Your goal: In the entries that follow, find the line containing "The asymmetric units" and the line containing "Figure 6. Correlation", then copy exactly everything from the first through the second except the pictures.

Records provided below:

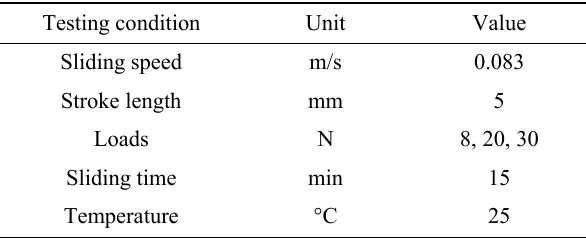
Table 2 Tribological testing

End of Records provided.
Records provided below:

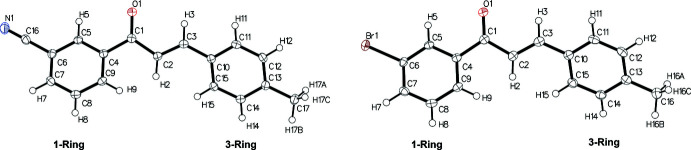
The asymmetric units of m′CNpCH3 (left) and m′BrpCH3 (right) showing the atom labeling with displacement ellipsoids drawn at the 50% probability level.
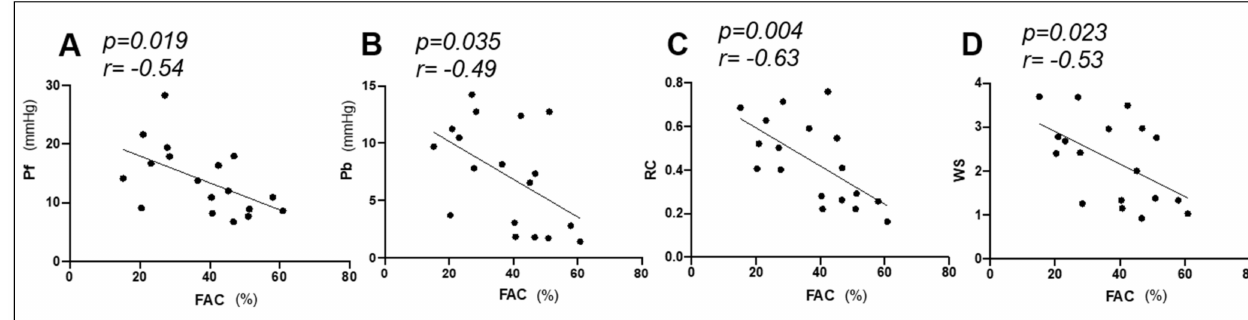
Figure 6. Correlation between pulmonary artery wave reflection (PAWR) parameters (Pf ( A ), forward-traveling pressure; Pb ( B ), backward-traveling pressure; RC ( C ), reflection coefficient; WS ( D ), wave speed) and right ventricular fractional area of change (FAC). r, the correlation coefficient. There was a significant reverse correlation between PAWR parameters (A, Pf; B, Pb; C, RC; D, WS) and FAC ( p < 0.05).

End of Records provided.
Records provided below:

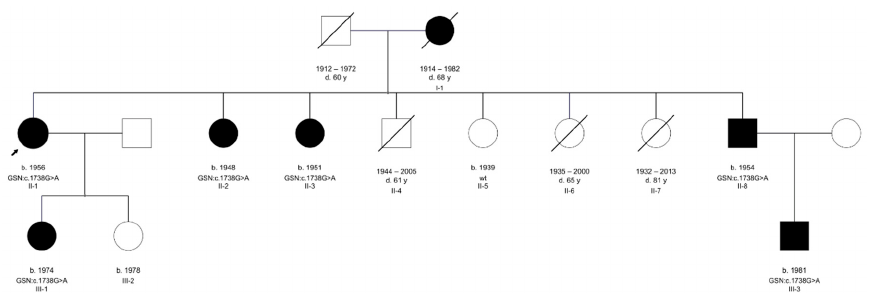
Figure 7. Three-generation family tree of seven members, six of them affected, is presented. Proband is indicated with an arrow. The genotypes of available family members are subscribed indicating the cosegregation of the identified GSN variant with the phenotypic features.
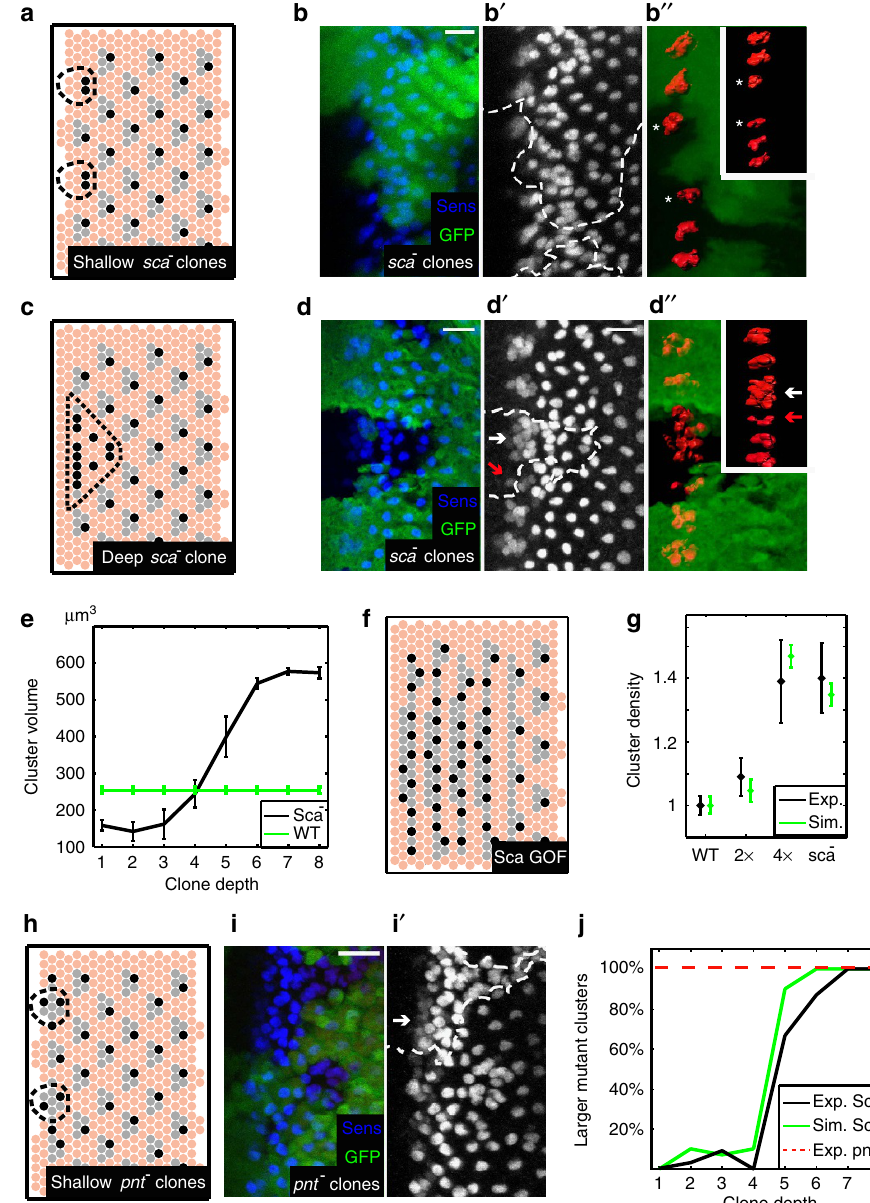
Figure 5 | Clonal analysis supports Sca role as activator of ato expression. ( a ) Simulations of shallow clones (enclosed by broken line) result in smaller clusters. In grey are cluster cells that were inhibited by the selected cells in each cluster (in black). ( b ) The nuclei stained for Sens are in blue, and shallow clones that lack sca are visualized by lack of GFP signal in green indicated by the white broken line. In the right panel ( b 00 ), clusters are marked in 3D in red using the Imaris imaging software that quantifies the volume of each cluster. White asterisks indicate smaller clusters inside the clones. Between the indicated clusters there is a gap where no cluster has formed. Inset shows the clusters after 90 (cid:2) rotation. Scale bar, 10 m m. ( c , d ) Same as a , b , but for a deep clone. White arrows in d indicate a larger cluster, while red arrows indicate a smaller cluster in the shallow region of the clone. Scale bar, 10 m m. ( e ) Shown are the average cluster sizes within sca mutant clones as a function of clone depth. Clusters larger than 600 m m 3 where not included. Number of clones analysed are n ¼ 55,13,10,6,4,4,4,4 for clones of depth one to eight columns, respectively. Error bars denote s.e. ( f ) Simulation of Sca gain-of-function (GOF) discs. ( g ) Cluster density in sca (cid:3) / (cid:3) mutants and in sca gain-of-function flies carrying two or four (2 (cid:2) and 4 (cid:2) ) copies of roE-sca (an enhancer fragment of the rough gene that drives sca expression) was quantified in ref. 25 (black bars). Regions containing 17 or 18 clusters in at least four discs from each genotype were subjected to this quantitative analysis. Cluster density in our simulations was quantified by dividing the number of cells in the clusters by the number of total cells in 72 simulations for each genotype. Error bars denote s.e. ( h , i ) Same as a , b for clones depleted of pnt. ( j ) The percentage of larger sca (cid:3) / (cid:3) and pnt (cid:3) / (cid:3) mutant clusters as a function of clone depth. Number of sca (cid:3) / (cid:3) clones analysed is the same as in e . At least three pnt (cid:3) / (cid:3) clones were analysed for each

End of Records provided.

Solution:
The asymmetric units of m′CNpCH3 (left) and m′BrpCH3 (right) showing the atom labeling with displacement ellipsoids drawn at the 50% probability level.
Figure 6. Correlation between pulmonary artery wave reflection (PAWR) parameters (Pf ( A ), forward-traveling pressure; Pb ( B ), backward-traveling pressure; RC ( C ), reflection coefficient; WS ( D ), wave speed) and right ventricular fractional area of change (FAC). r, the correlation coefficient. There was a significant reverse correlation between PAWR parameters (A, Pf; B, Pb; C, RC; D, WS) and FAC ( p < 0.05).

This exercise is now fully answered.